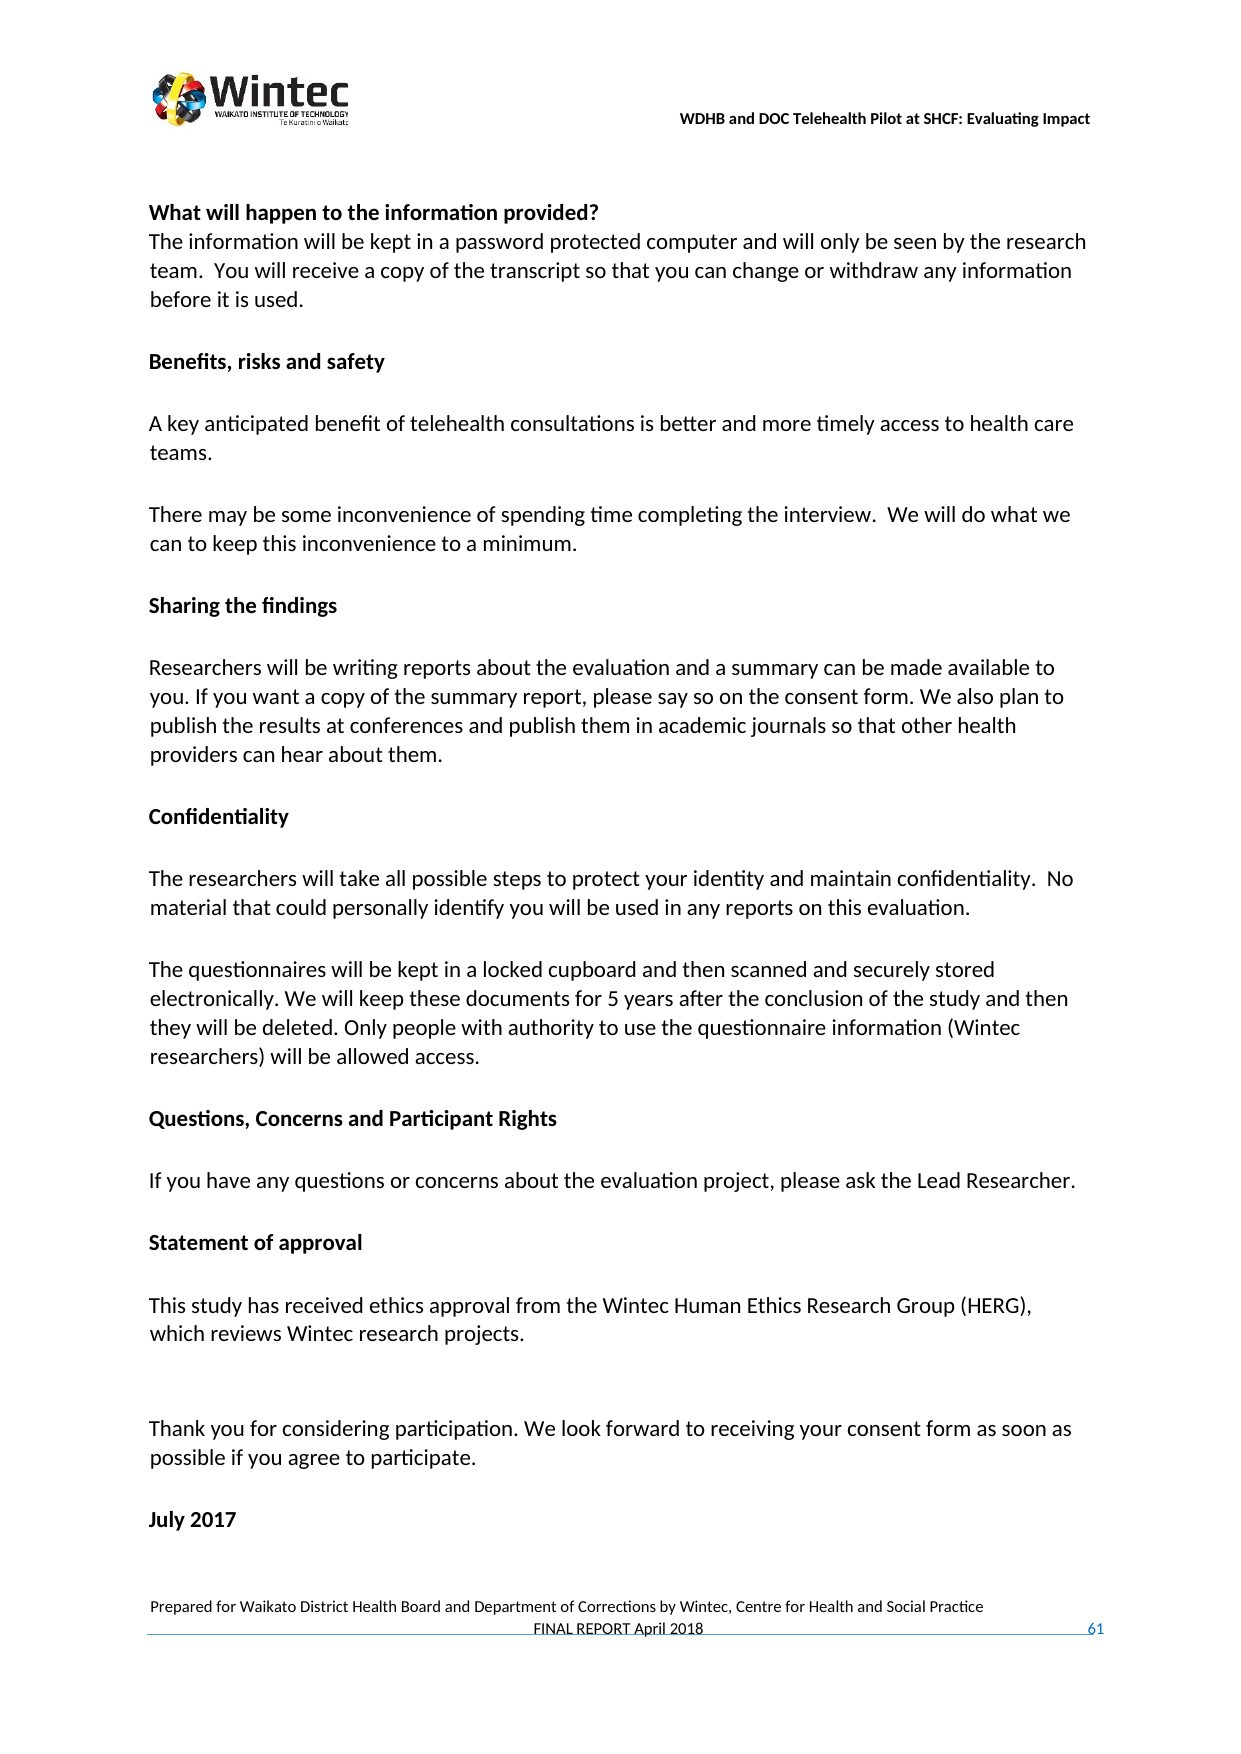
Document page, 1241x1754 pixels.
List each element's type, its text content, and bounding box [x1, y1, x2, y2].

text A key anticipated benefit of telehealth consultations is better and more timely access to health care teams. [148, 409, 1092, 466]
text Benefits, risks and safety [148, 347, 1103, 375]
text If you have any questions or concerns about the evaluation project, please ask the Lead Researcher. [148, 1166, 1092, 1194]
text There may be some inconvenience of spending time completing the interview. We will do what we can to keep this inconvenience to a minimum. [148, 500, 1092, 557]
text The information will be kept in a password protected computer and will only be seen by the research team. You will receive a copy of the transcript so that you can change or withdraw any information before it is used. [148, 227, 1092, 313]
text Confidentiality [148, 802, 1103, 830]
text This study has received ethics approval from the Wintec Human Ethics Research Group (HERG), which reviews Wintec research projects. [148, 1291, 1092, 1348]
text The researchers will take all possible steps to protect your identity and maintain confidentiality. No material that could personally identify you will be used in any reports on this evaluation. [148, 864, 1092, 921]
text Statement of approval [148, 1228, 1103, 1256]
text Questions, Concerns and Participant Rights [148, 1104, 1103, 1132]
text Researchers will be writing reports about the evaluation and a summary can be made available to you. If you want a copy of the summary report, please say so on the consent form. We also plan to publish the results at conferences and publish them in academic journals so that other health providers can hear about them. [148, 653, 1092, 768]
text The questionnaires will be kept in a locked cupboard and then scanned and securely stored electronically. We will keep these documents for 5 years after the conclusion of the study and then they will be deleted. Only people with authority to use the questionnaire information (Wintec researchers) will be allowed access. [148, 955, 1092, 1070]
text What will happen to the information provided? [148, 198, 1103, 226]
text Sharing the findings [148, 591, 1103, 619]
text July 2017 [148, 1506, 1103, 1533]
text Thank you for considering participation. We look forward to receiving your consent form as soon as possible if you agree to participate. [148, 1414, 1092, 1471]
picture [150, 68, 349, 130]
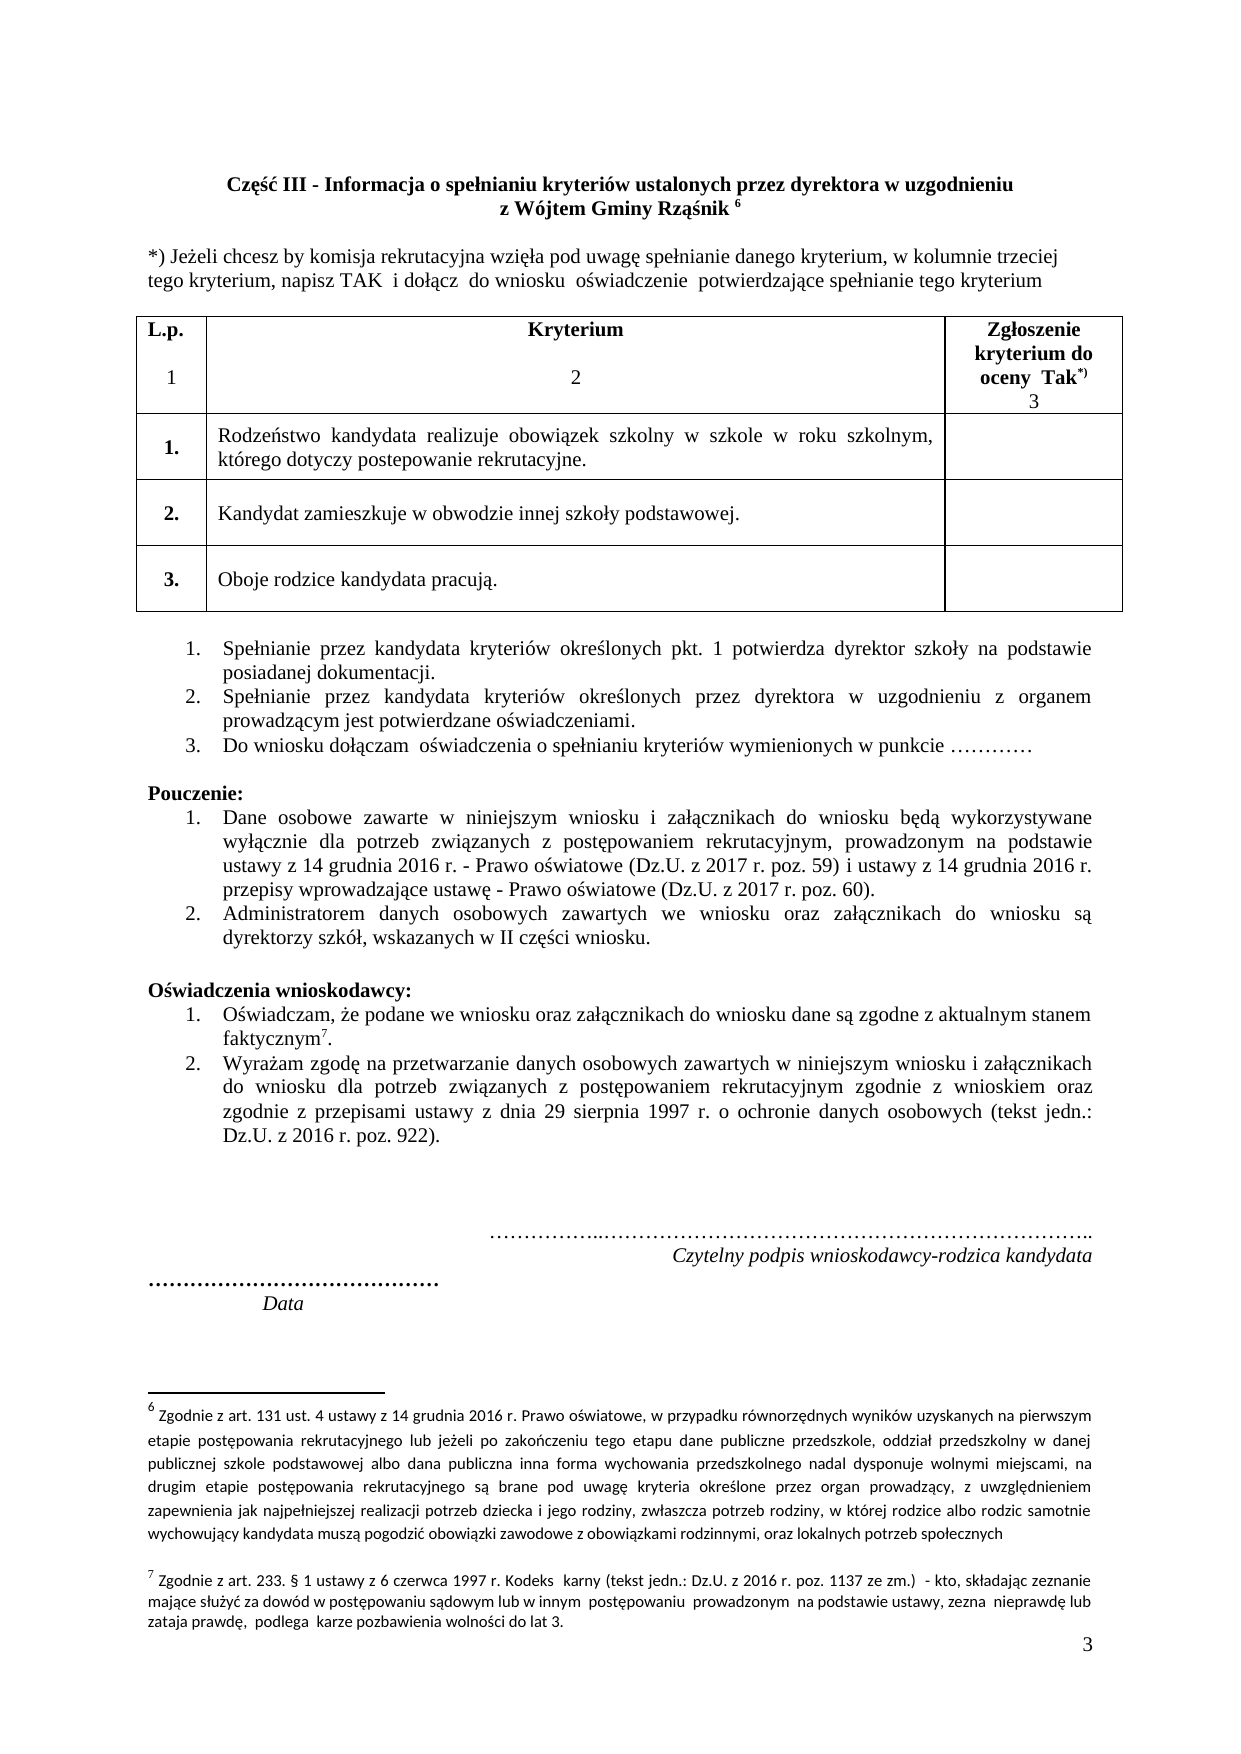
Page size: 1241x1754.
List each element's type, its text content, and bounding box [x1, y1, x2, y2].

table_cell 1. [137, 414, 206, 479]
text Data [262, 1291, 1093, 1315]
list Do wniosku dołączam oświadczenia o spełnianiu kryteriów wymienionych w punkcie ………… [185, 732, 1093, 757]
table_cell 2. [137, 480, 206, 545]
text Czytelny podpis wnioskodawcy-rodzica kandydata [148, 1243, 1093, 1267]
list Spełnianie przez kandydata kryteriów określonych pkt. 1 potwierdza dyrektor szkoły na podstawie posiadanej dokumentacji. [185, 636, 1093, 684]
table_cell [946, 546, 1122, 611]
table_cell [946, 414, 1122, 479]
list Administratorem danych osobowych zawartych we wniosku oraz załącznikach do wniosku są dyrektorzy szkół, wskazanych w II części wniosku. [185, 901, 1093, 949]
text Część III - Informacja o spełnianiu kryteriów ustalonych przez dyrektora w uzgodnieniu [148, 172, 1093, 196]
text ……………..…………………………………………………………….. [148, 1219, 1093, 1243]
table_header Kryterium 2 [207, 317, 944, 413]
text z Wójtem Gminy Rząśnik [148, 196, 1093, 220]
table_header L.p. 1 [137, 317, 206, 413]
table_cell Rodzeństwo kandydata realizuje obowiązek szkolny w szkole w roku szkolnym, którego dotyczy postepowanie rekrutacyjne. [207, 414, 944, 479]
text Pouczenie: [148, 781, 1093, 805]
list Oświadczam, że podane we wniosku oraz załącznikach do wniosku dane są zgodne z aktualnym stanem faktycznym. [185, 1002, 1093, 1050]
list Wyrażam zgodę na przetwarzanie danych osobowych zawartych w niniejszym wniosku i załącznikach do wniosku dla potrzeb związanych z postępowaniem rekrutacyjnym zgodnie z wnioskiem oraz zgodnie z przepisami ustawy z dnia 29 sierpnia 1997 r. o ochronie danych osobowych (tekst jedn.: Dz.U. z 2016 r. poz. 922). [185, 1050, 1093, 1147]
table_cell Oboje rodzice kandydata pracują. [207, 546, 944, 611]
text *) Jeżeli chcesz by komisja rekrutacyjna wzięła pod uwagę spełnianie danego kryterium, w kolumnie trzeciej tego kryterium, napisz TAK i dołącz do wniosku oświadczenie potwierdzające spełnianie tego kryterium [148, 244, 1093, 292]
table_cell 3. [137, 546, 206, 611]
table_cell [946, 480, 1122, 545]
list Dane osobowe zawarte w niniejszym wniosku i załącznikach do wniosku będą wykorzystywane wyłącznie dla potrzeb związanych z postępowaniem rekrutacyjnym, prowadzonym na podstawie ustawy z 14 grudnia 2016 r. - Prawo oświatowe (Dz.U. z 2017 r. poz. 59) i ustawy z 14 grudnia 2016 r. przepisy wprowadzające ustawę - Prawo oświatowe (Dz.U. z 2017 r. poz. 60). [185, 805, 1093, 901]
text Oświadczenia wnioskodawcy: [148, 978, 1093, 1002]
text …………………………………… [148, 1267, 1093, 1291]
table_header Zgłoszenie kryterium do oceny Tak*) 3 [946, 317, 1122, 413]
table_cell Kandydat zamieszkuje w obwodzie innej szkoły podstawowej. [207, 480, 944, 545]
list Spełnianie przez kandydata kryteriów określonych przez dyrektora w uzgodnieniu z organem prowadzącym jest potwierdzane oświadczeniami. [185, 684, 1093, 732]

____

Exercise.
Among the records above, which lines hold the word "dyrektora"? Copy each one.

Response for this exercise.
text Część III - Informacja o spełnianiu kryteriów ustalonych przez dyrektora w uzgodnieniu [148, 172, 1093, 196]
list Spełnianie przez kandydata kryteriów określonych przez dyrektora w uzgodnieniu z organem prowadzącym jest potwierdzane oświadczeniami. [185, 684, 1093, 732]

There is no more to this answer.